[Dataset items]

+++

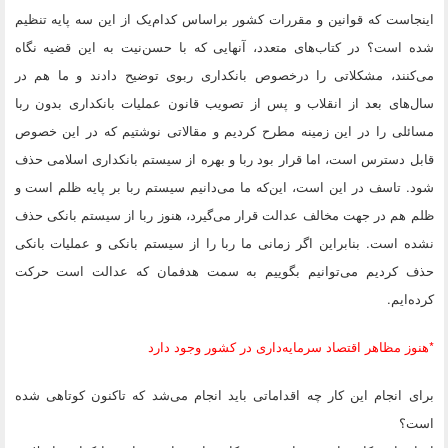
اینجاست که قوانین و مقررات کشور براساس کدام‌یک از این سه پایه تنظیم
شده است؟ در کتاب‌های متعدد، آنهایی که با حسن‌نیت به این قضیه نگاه
می‌کنند، مشکلاتی را درخصوص بانکداری ربوی توضیح دادند و ما هم در
سال‌های بعد از انقلاب و پس از تصویب قانون عملیات بانکداری بدون ربا
مسائلی را در این زمینه مطرح کردیم و مقالاتی نوشتیم که در این خصوص
قابل دسترس است، اما قرار بود ربا و بهره از سیستم بانکداری اسلامی حذف
شود. تاسف در این است، این‌که ما می‌دانیم سیستم ربا بر پایه ظلم است و
ظلم هم در جهت مخالف عدالت قرار می‌گیرد، هنوز ربا از سیستم بانکی حذف
نشده است. بنابراین اگر زمانی ما ربا را از سیستم بانکی و عملیات بانکی
حذف کردیم می‌توانیم بگوییم به سمت هدفمان که عدالت است حرکت
کرده‌ایم.
*هنوز مظاهر اقتصاد سرمایه‌داری در کشور وجود دارد
برای انجام این کار چه اقداماتی باید انجام می‌شد که تاکنون کوتاهی شده
است؟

+++

What to produce: Reproduce the text of the material with every occurrence of "سیستم بانکی" swapped for "نظام بانکی" and everything else unchanged. Omit the pictures from your answer.

Solution for this task:
اینجاست که قوانین و مقررات کشور براساس کدام‌یک از این سه پایه تنظیم
شده است؟ در کتاب‌های متعدد، آنهایی که با حسن‌نیت به این قضیه نگاه
می‌کنند، مشکلاتی را درخصوص بانکداری ربوی توضیح دادند و ما هم در
سال‌های بعد از انقلاب و پس از تصویب قانون عملیات بانکداری بدون ربا
مسائلی را در این زمینه مطرح کردیم و مقالاتی نوشتیم که در این خصوص
قابل دسترس است، اما قرار بود ربا و بهره از سیستم بانکداری اسلامی حذف
شود. تاسف در این است، این‌که ما می‌دانیم سیستم ربا بر پایه ظلم است و
ظلم هم در جهت مخالف عدالت قرار می‌گیرد، هنوز ربا از نظام بانکی حذف
نشده است. بنابراین اگر زمانی ما ربا را از نظام بانکی و عملیات بانکی
حذف کردیم می‌توانیم بگوییم به سمت هدفمان که عدالت است حرکت
کرده‌ایم.
*هنوز مظاهر اقتصاد سرمایه‌داری در کشور وجود دارد
برای انجام این کار چه اقداماتی باید انجام می‌شد که تاکنون کوتاهی شده
است؟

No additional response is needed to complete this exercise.